Il est le Bartholo du Barbier de Séville de Beaumarchais en 1955-1956 (aux côtés de René Hainaux en Figaro). La saison suivante le voit dans Les Fourberies de Scapin de Molière, La Marieuse de Thornton Wilder, La Bonne âme de Sé Tchouan de Brecht, Antigone d’Anouilh. Tout cela au National - et ce n’est qu’un début.

Décentralisation

Molière, Shakespeare, Gozzi, Pirandello, Bertin, Camus, Dostoïevski, Hugo, Gorki… Le comédien se frotte aux multiples accents et facettes du répertoire. Il joue au National, au Rideau de Bruxelles, à l’Ancre de Charleroi, il arpente la Belgique avec le Théâtre de l’Équipe. En 1959 naît l’IAD, Institut des arts de diffusion ; Maurice Sévenant compte parmi ses fondateurs. Dans la foulée, il créera et animera le Théâtre de l’Alliance, troupe itinérante au sein de laquelle les étudiants de l’IAD peuvent s’immerger dans les métiers du théâtre. Avec la décentralisation en ligne de mire : faire voguer le théâtre vers les publics.

"Le théâtre est un art de communion : communion des artisans du spectacle et de l’œuvre, communion de la salle et de la scène. L’art dramatique n’existe pas seulement derrière une rampe de lumière, par des acteurs qui incarnent la pensée d’un écrivain, mais dans le don de cette pensée à une assemblée qui la reçoit avec sympathie, unie dans une salle obscure" , écrivait Maurice Sévenant dans le programme du Capitaine Fracasse, pour les 10 ans du Théâtre de l’Alliance, en 69-70.

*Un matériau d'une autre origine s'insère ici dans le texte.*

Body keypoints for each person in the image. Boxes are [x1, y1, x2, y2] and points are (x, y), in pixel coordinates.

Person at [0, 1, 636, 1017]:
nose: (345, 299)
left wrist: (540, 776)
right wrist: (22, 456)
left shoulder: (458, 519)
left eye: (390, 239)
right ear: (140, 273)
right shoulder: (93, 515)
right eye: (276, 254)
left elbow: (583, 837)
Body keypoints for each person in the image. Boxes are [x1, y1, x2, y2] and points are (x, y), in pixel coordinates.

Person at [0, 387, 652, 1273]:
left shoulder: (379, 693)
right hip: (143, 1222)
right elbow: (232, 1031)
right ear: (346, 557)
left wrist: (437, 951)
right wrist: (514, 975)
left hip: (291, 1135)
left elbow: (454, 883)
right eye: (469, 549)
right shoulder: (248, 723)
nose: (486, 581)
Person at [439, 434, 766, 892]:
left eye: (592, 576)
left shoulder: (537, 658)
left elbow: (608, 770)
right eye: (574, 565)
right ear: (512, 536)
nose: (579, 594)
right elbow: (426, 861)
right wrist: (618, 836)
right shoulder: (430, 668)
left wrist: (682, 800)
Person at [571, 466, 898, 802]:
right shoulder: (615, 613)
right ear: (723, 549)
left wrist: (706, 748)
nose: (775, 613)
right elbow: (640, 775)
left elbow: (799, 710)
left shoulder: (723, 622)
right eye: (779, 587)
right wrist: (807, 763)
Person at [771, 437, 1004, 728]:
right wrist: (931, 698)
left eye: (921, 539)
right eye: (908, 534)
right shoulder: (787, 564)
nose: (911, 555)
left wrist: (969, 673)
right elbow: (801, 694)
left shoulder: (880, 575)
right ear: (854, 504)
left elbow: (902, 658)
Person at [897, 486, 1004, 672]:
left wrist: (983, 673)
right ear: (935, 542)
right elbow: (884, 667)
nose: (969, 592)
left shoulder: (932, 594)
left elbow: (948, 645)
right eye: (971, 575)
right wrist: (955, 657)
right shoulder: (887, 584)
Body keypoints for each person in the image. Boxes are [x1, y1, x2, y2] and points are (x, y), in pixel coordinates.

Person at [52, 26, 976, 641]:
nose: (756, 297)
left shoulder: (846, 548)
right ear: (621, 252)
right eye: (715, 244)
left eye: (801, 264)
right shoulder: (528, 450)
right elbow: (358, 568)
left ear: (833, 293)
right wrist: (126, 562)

Le regard large, franc, perçant, englobant

Se réclamant de Jacques Copeau, il a le regard large, franc, perçant, englobant, auquel n’échappe pas le jeune public. En 1976, Maurice Sévenant participe à la mise sur pied de la CTEJ, la Chambre des théâtres pour l’enfance et la jeunesse, qui rassemble aujourd’hui des dizaines de compagnies professionnelles, représente le secteur, en favorise le développement et la reconnaissance. 

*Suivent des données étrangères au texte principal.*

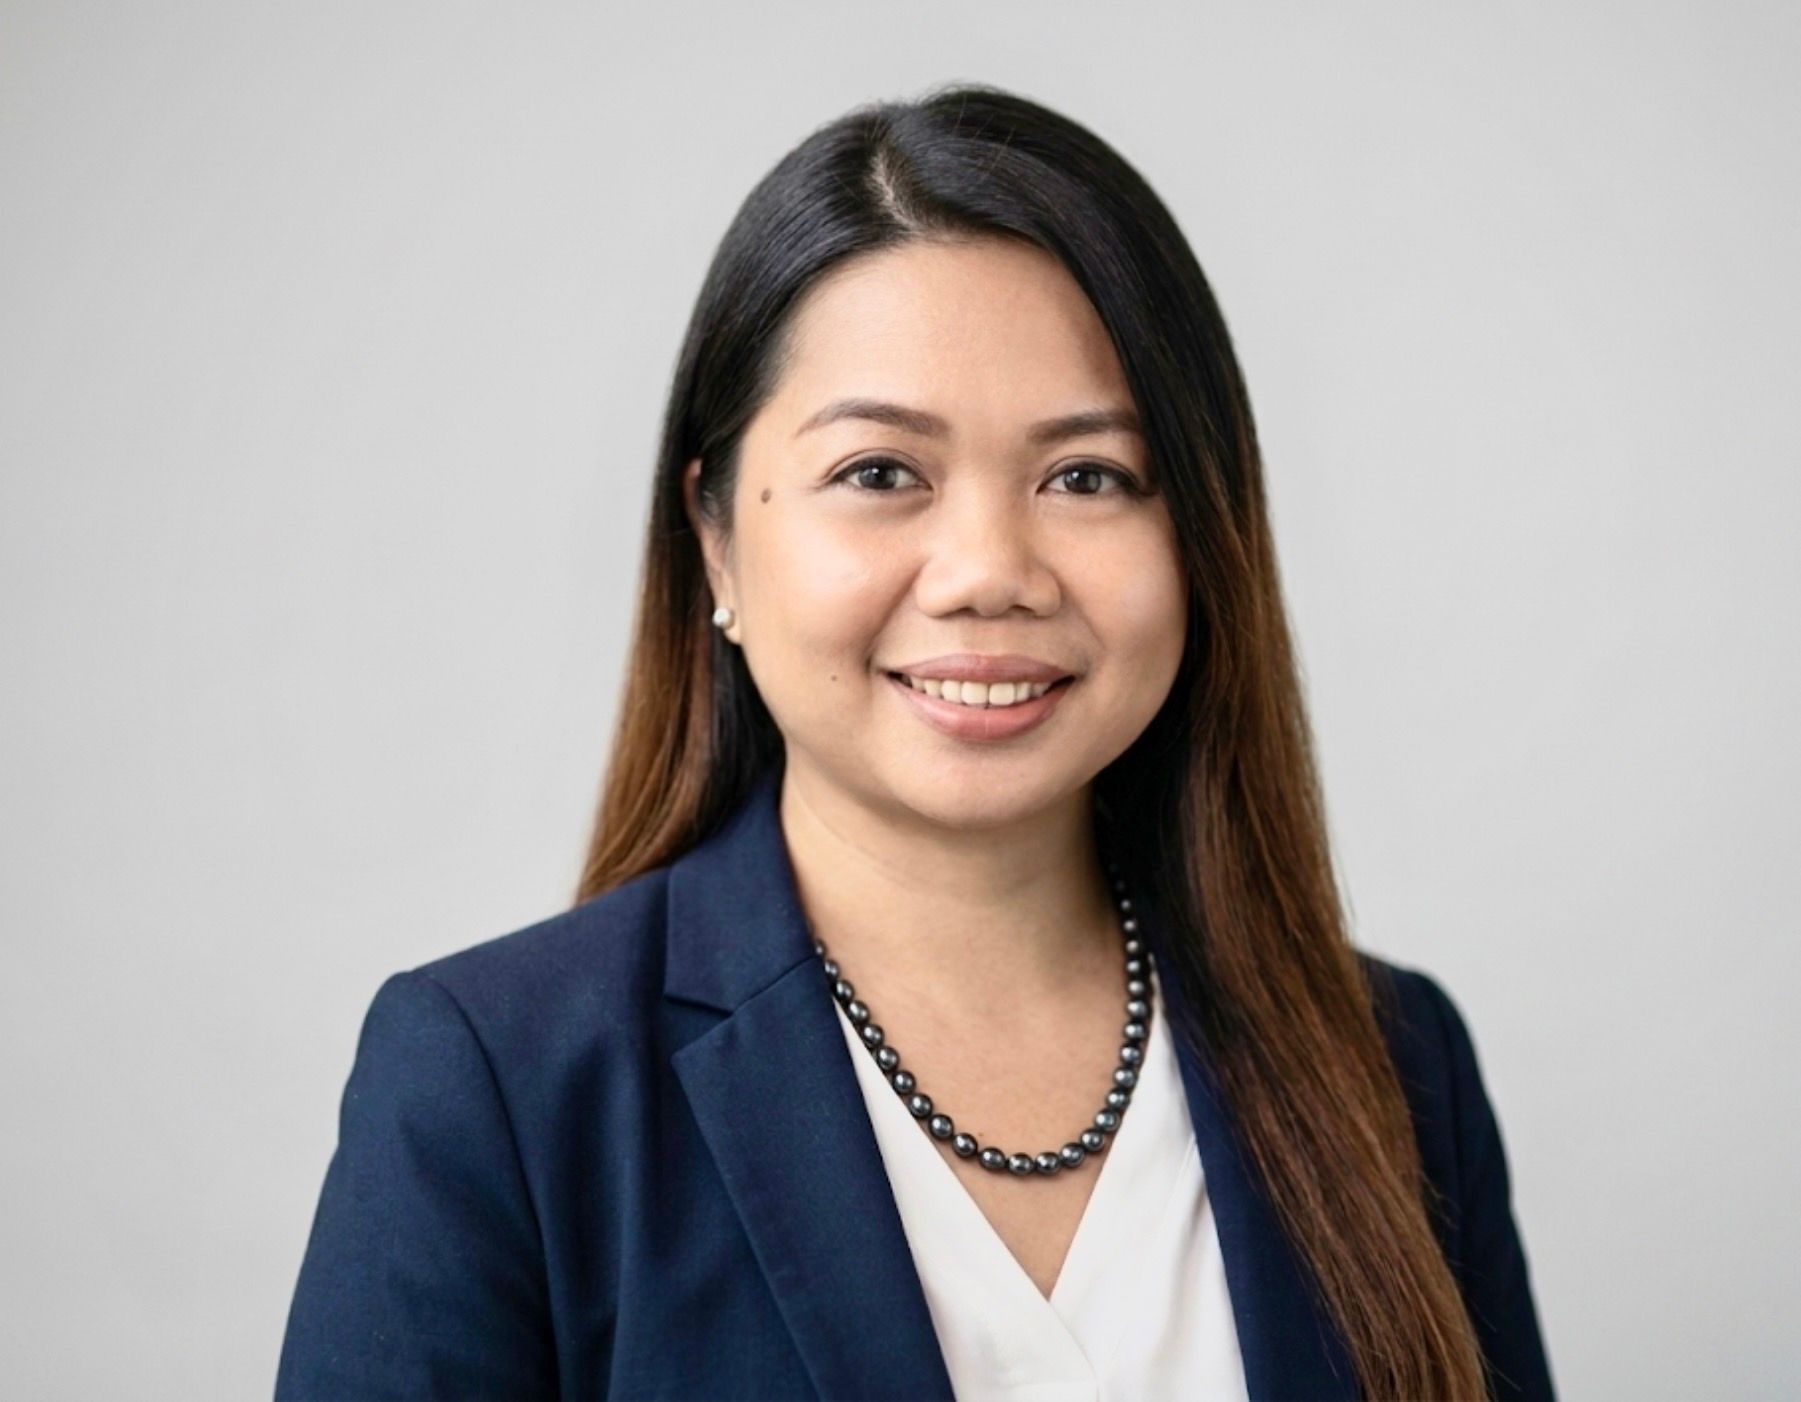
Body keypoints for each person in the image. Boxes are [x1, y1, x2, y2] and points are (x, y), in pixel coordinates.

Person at [276, 84, 1555, 1401]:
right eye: (880, 472)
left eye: (1087, 476)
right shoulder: (498, 1083)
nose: (989, 572)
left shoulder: (1393, 1061)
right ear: (716, 539)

Maurice Sévenant dans "Synovie" de la Cie Gazon-Nève, créé en 2014 aux Riches-Claires, repris en 2015 au Théâtre de la Vie.
© Quentin Marteau

Vaclav Havel, Dario Fo, Jean Louvet… Politique et poétique passent par sa voix, qu’il met aussi au service de Jacques Delcuvellerie dans La Mère de Brecht, La Mouette de Tchekhov ou le phénoménal Rwanda 94 . En 2004, Maurice Sévenant livre un mémorable Oh les beaux jours de Beckett, dans lequel il met en scène Monique Fluzin, qui fut sa compagne pendant plus de cinquante ans. Toujours à l’écoute de la création, l’acteur participa encore à celle de Synovie, de la compagnie Gazon-Nève, en 2014.